O número de mortes violentas registradas no em Fortaleza nos três primeiros meses do ano foi o menor desde 2009, quando os Crimes Violentos Letais e Intencionais (CVLIs) começaram a ser computados de forma centralizada pela Secretaria de Segurança Pública e Defesa Social do Estado (SSPDS). Foram 169 casos no primeiro trimestre. No mesmo período de 10 anos atrás, foram 242 assassinatos. Os dados foram apresentados na manhã desta quarta-feira (10).
Na comparação com o acumulado dos três primeiros meses de 2018, a Capital teve uma redução corresponde a 59,6%. no ano passado, foram 418 registros de crimes como homicídios, latrocínios e lesões corporais seguidas de mortes.

Seis pessoas são assassinadas por dia no Ceará

No Ceará, o primeiro trimestre deste ano teve 545 CVLIs, uma redução de 56,6% em se comparação com os mesmos meses do ano passado, quando houve 1.257 mortes violentas.Apesar da diminuição, o número representa uma média de 6 assassinatos por dia no Estado em 2019.
Já a Região Metropolitana teve uma redução de 60,1% no acumulado de janeiro a março de 2019, passando de 368 para 147. O Interior Norte,o número reduzi de 247 para 117, correspondendo à queda de 52,6% comparando-se os primeiros trimestres de 2018 e 2019, respectivamente.
Já o Interior Sul teve uma diminuição de 224 crimes do tipo para 112, uma diferança de 50% entre um ano e outro. 
Mortes violentas em março
Semente no mês de março, o Ceará registrou 189 mortes em 2019. No mesmo período em 2018, foram 414 registros, o que correspondendo a uma queda de 54,3%. Das quatro regiões, o Interior Sul foi o território com maior diminuiçãono mês, passando de 78 crimes para 26, uma redução de 66,7%. 
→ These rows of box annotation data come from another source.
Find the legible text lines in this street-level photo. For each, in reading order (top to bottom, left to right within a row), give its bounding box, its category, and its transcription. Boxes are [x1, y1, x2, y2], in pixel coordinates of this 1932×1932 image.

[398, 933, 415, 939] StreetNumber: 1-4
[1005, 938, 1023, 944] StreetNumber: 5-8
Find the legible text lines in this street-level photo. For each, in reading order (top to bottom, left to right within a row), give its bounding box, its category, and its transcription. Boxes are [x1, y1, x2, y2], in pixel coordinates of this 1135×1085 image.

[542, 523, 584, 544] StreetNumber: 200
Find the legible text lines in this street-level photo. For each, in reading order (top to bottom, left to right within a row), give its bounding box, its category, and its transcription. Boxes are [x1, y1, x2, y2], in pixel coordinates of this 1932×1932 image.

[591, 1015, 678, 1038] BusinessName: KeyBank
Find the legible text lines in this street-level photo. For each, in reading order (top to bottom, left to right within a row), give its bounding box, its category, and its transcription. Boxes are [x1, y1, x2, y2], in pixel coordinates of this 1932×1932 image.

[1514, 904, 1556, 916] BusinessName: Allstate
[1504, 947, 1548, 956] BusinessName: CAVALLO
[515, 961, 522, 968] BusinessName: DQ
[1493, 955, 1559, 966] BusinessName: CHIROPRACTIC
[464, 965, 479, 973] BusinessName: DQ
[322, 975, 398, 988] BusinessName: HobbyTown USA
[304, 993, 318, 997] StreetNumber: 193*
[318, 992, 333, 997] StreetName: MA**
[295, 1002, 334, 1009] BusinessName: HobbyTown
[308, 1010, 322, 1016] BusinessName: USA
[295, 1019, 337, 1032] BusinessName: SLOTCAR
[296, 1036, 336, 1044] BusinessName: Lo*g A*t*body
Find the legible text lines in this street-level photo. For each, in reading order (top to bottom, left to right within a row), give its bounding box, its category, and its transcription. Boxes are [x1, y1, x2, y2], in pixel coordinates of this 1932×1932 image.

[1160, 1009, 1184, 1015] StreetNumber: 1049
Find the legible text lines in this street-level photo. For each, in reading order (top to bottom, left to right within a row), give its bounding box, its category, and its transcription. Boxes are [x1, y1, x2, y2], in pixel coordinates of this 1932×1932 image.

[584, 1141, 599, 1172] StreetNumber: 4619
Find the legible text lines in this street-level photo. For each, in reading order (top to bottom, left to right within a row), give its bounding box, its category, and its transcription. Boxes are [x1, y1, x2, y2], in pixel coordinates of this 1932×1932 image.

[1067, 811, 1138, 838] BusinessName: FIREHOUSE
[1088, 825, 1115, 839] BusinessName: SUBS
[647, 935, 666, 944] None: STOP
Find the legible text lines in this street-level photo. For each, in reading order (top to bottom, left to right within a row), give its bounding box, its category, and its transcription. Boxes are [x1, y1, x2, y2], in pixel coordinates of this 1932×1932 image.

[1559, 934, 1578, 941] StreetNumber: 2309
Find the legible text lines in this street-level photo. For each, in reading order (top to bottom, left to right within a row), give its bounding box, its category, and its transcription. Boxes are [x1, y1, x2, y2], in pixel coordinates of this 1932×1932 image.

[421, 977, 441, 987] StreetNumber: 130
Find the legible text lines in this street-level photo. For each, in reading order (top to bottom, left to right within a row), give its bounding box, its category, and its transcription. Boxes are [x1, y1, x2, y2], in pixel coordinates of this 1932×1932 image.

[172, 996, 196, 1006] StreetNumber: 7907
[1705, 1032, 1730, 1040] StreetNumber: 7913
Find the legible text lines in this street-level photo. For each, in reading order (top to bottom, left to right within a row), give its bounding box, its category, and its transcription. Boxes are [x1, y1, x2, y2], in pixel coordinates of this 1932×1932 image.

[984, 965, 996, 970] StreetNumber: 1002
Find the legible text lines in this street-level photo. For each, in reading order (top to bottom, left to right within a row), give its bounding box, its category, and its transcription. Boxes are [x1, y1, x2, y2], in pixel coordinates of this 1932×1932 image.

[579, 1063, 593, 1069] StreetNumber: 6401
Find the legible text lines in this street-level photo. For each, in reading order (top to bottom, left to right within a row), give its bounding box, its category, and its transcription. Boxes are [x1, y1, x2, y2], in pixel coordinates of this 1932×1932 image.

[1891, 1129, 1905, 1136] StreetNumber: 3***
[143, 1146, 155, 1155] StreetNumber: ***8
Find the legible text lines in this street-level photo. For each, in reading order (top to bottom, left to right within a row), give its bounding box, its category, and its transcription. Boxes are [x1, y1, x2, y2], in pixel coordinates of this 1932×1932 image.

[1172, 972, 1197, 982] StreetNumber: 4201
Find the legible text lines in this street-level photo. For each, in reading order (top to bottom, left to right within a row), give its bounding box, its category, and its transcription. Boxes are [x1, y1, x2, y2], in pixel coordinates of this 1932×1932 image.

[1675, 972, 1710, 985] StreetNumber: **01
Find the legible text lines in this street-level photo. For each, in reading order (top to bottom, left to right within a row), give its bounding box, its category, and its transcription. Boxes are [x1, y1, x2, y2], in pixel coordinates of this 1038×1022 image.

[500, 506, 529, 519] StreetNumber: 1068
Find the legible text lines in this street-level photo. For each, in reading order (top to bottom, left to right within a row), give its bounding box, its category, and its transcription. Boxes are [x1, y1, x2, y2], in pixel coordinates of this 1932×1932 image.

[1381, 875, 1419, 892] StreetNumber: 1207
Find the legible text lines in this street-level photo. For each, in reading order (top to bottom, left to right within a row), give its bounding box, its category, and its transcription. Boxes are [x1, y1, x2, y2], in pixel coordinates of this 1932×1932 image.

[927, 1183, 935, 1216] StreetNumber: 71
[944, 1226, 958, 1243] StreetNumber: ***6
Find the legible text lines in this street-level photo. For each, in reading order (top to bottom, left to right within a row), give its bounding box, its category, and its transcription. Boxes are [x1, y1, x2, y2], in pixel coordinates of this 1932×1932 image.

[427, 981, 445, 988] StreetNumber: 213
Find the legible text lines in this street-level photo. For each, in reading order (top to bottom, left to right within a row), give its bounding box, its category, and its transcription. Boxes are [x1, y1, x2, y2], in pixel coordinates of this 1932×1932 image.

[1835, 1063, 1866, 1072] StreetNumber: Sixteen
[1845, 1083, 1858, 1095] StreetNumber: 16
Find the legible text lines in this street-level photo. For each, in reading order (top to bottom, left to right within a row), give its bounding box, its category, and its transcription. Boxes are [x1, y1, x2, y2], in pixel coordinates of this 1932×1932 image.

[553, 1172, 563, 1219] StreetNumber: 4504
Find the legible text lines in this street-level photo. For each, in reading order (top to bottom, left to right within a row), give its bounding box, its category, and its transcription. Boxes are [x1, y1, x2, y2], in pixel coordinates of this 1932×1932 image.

Em seguida, o Interior Norte, apresentou um resultado 56% menos, caindo de 91 CVLIs em 2018 para 40 neste ano. Na Grande Fortaleza, a diminuição, no mês de março foi de 47,3%, baixando de 112 casos para 59, no período. Em Fortaleza, a queda na comparação mensal foi de 51,9%, passando de 133 para 64 casos.